Dix-neuf minutes officielles 6/6
Suis-je un cas de force majeure ? En tout état de cause, je vis un moment d’importance car j’ai besoin de boire un thé chaud, brûlant même, pour me défaire de cette sensation de froid qui colle à mes os et qui aura vite fait de me ronger, je le sens, si je n’interviens pas. Je vais venir, annoncé-je à l’interlocuteur avant de raccrocher. Je verse le thé qui fume au contact du bol. Je m’emplis de cette vision pour commencer à me réchauffer. Voilà ce qui m’importe à cet instant. Me défaire de cette chape gelée qui m’englue et m’anesthésie lentement.
Le téléphone sonne. Encore. Je passe en mode réponse automatique. Je sens à nouveau quelques regards se tourner vers moi. Je ne prête pas plus attention. Je porte à mes lèvres le bol chaud. La boisson que je sens descendre dans mes chairs.
Et toujours ces minutes de décalage. Entre nous. Entre eux et moi.
Je me sers à nouveau du thé que j’ingurgite aussitôt. Je renouvelle l’opération jusqu’à vider la théière, son contenu suffisamment chaud pour contrebalancer le froid au-dedans. Alors j’ai les idées claires. Mon corps se ressaisit.
Je sors du ccfl, relève ma capuche. J’enfile mes gants.

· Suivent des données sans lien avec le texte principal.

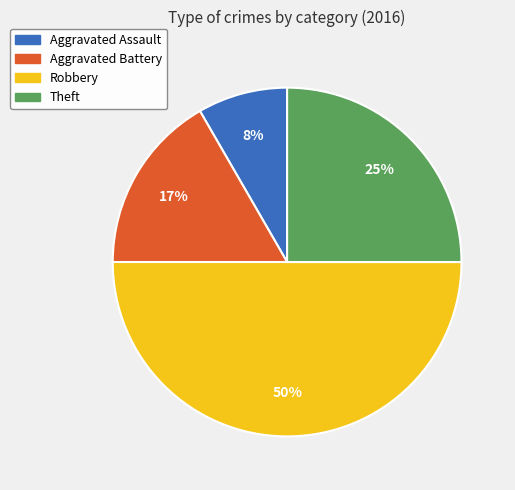

Is it true that Aggravated Assault is 8% of the pie?

True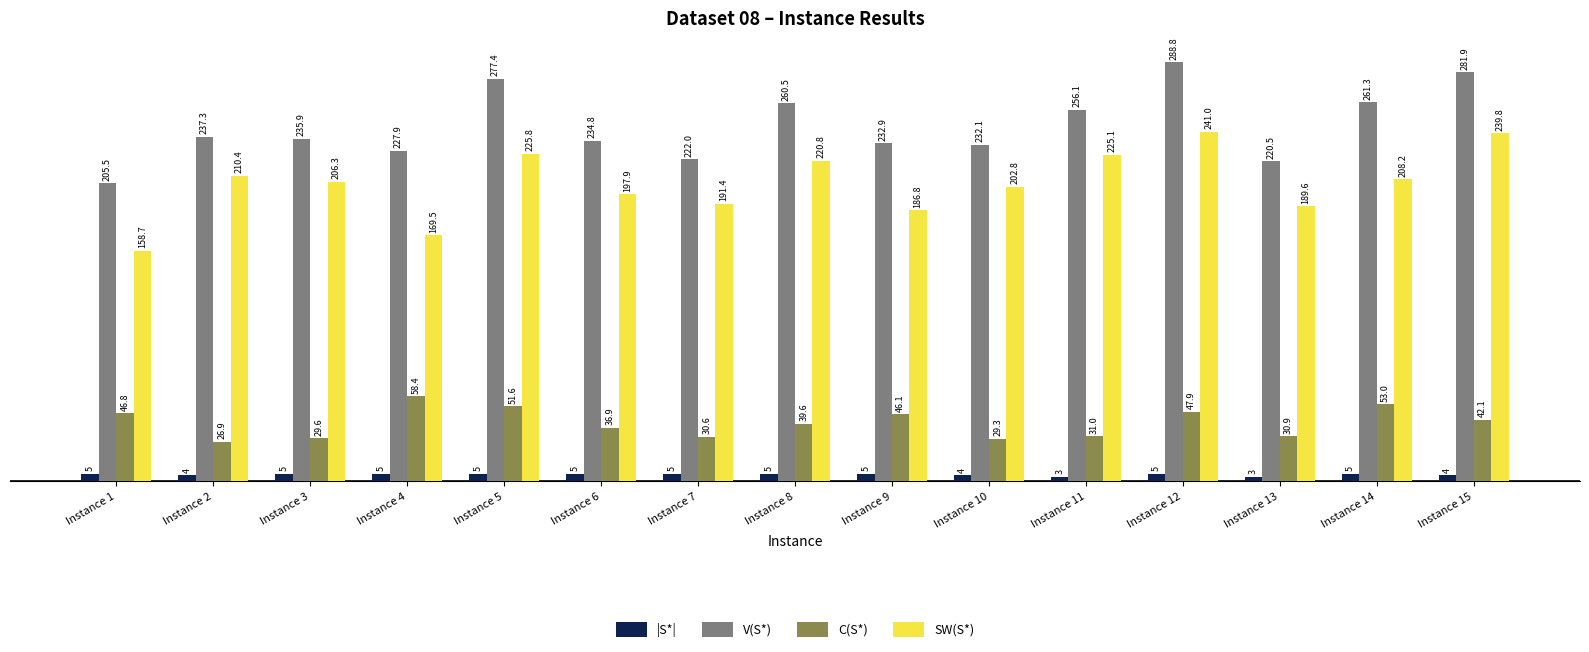

What is the value of the C(S*) bar at the 5th from the left?

51.6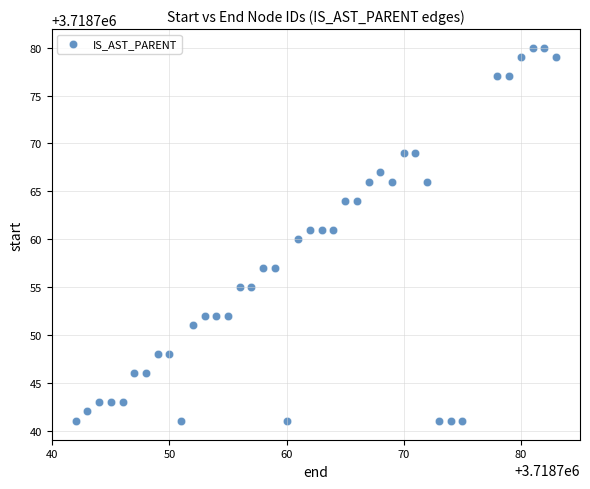

What is the range of X values (max minus min)?

41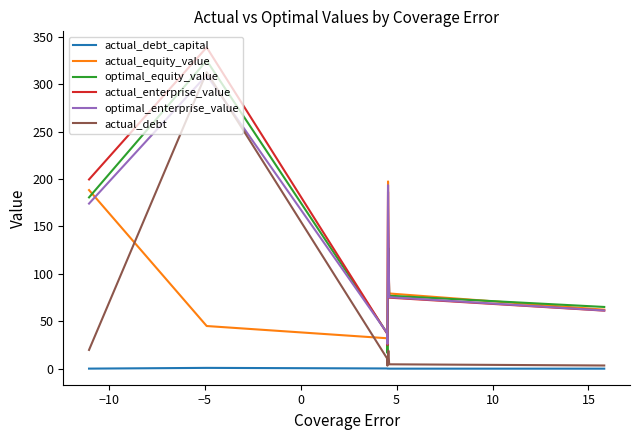

What is the minimum value for optimal_equity_value?

16.5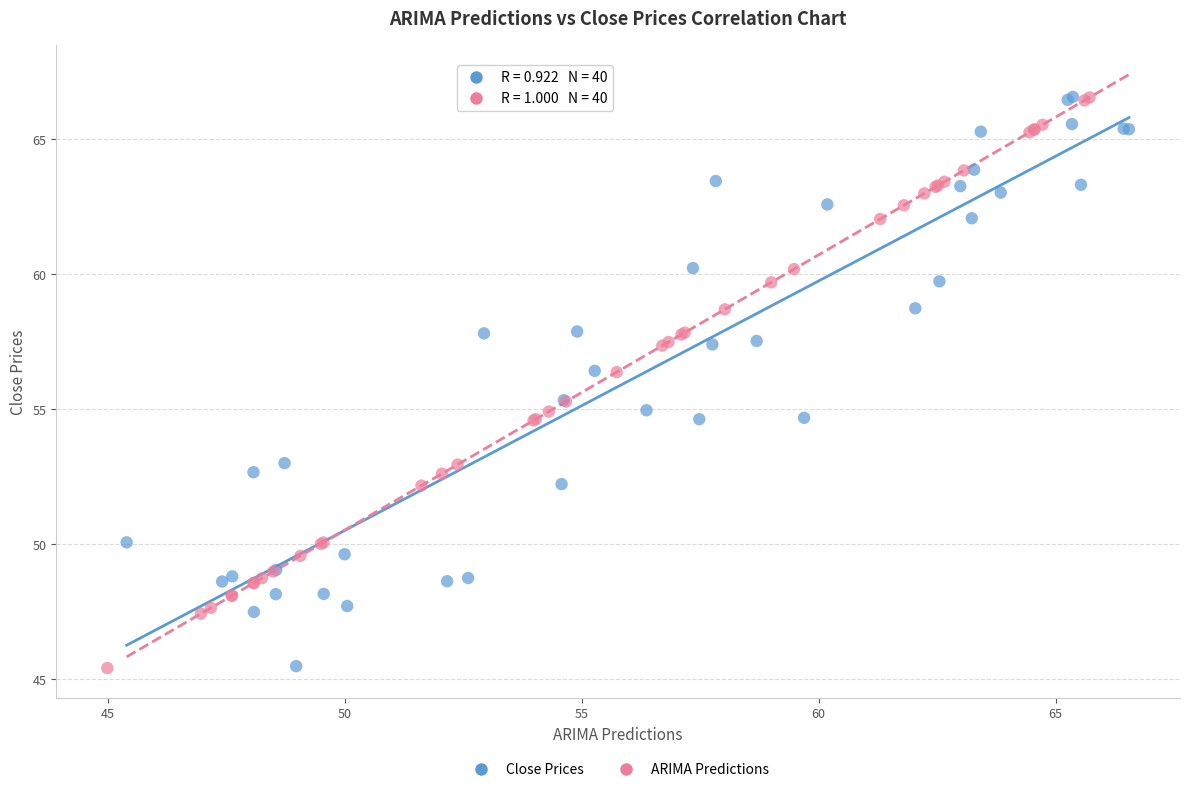

What are all the series names shown in the legend?

Close Prices, ARIMA Predictions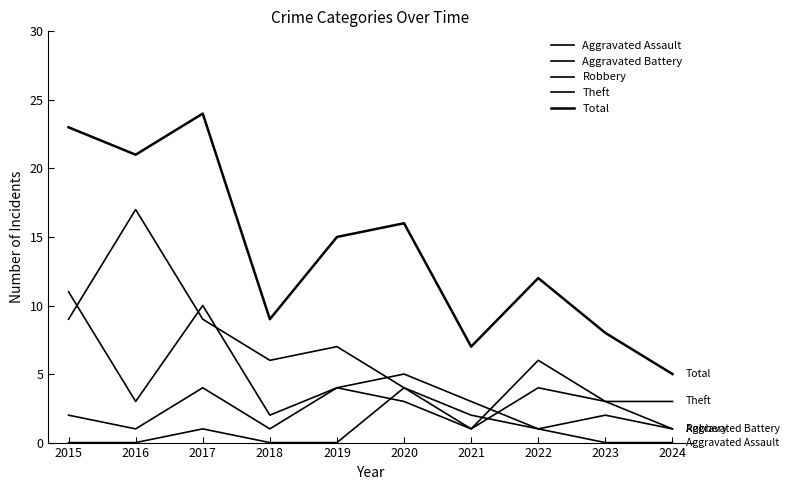

What is the spread (max minus min) of values at 2023?

8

Je glisse la main dans la poche de mon manteau. Je m’accroupis et jette le mobile sur la chaussée. De toutes mes forces afin qu’il glisse le plus loin possible comme à la surface de l’eau, porté par la vitesse avant d’y plonger à jamais. Je pars à l’opposé sans presser le pas pour demeurer invisible sous la vigilance des caméras. Loin maintenant j’entends le mobile sonner.
Je croise un groupe de jeunes complètement éméchés qui chantent à en hurler. Demain ils seront encore gris. Avaleront quelques pastilles pour tenter de remettre leurs idées en place. Ils seront fin prêts lundi pour leur retour sur le marché du commerce global.
Je souris. J’ai dix-neuf minutes de décalage sur le temps officiel. C’est déjà ça de pris.
Hélène Duffau (01/12/2009) pour Les Cahiers d’Adèle en ville, numéro 5, mars 2010.